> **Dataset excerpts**
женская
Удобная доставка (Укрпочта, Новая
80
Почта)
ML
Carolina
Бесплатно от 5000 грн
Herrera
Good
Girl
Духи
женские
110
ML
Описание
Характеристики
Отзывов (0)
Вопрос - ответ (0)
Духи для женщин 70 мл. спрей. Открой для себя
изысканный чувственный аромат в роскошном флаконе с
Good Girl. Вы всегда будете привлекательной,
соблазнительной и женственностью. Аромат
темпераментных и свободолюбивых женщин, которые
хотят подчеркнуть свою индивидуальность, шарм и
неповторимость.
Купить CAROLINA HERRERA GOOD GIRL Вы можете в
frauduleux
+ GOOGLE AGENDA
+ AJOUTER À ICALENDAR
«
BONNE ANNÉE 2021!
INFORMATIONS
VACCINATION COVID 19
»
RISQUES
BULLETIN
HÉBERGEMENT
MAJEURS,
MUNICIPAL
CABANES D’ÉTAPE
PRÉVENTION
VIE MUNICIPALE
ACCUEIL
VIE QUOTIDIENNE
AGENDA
* * *
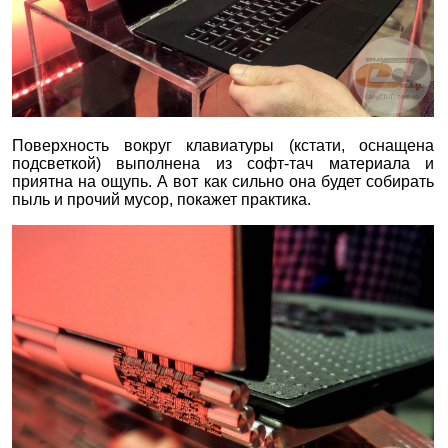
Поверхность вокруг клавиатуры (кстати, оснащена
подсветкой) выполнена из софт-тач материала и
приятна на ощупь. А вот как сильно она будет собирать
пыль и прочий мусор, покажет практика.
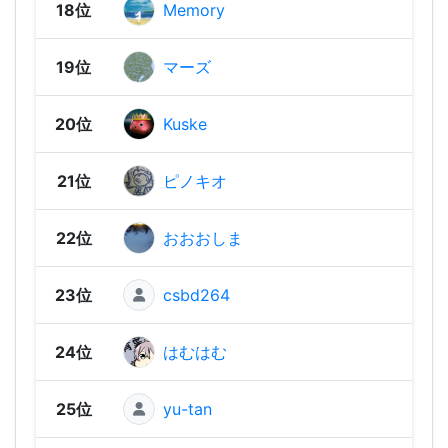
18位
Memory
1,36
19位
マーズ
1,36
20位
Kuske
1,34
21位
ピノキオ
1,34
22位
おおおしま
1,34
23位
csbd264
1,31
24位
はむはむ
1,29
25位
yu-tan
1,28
--
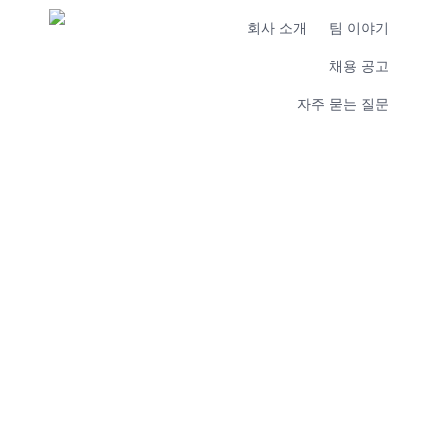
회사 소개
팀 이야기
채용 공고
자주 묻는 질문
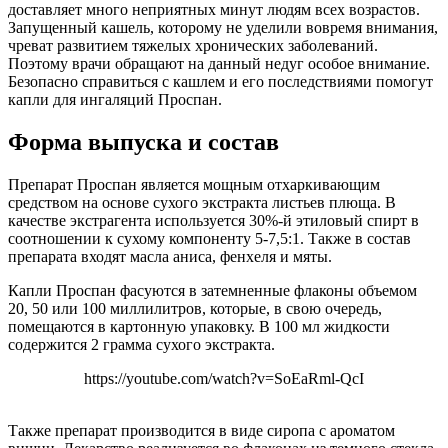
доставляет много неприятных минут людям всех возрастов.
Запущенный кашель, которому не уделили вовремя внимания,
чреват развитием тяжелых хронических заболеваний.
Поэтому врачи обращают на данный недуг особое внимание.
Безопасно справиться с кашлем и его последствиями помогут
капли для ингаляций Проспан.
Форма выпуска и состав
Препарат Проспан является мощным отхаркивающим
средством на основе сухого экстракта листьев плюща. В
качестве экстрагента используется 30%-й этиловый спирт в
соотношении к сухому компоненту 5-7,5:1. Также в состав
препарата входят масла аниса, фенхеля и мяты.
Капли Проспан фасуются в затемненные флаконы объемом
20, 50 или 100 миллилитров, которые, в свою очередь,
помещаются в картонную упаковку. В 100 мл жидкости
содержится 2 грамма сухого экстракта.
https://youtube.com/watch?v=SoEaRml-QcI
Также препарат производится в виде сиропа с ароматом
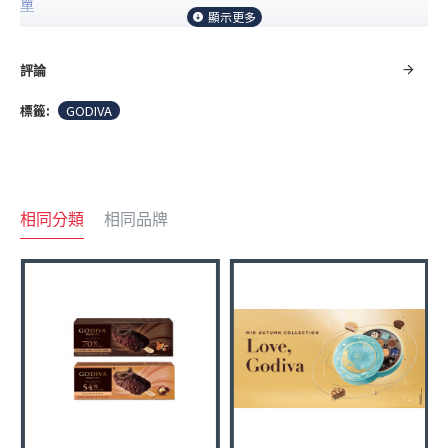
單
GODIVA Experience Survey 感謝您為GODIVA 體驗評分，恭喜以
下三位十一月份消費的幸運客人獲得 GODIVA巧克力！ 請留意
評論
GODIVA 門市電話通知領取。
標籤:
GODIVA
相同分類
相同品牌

> **What you need to do**
Only a number is needed here: the count of lines above that hold the string "Проспан".

> **Answer section**
3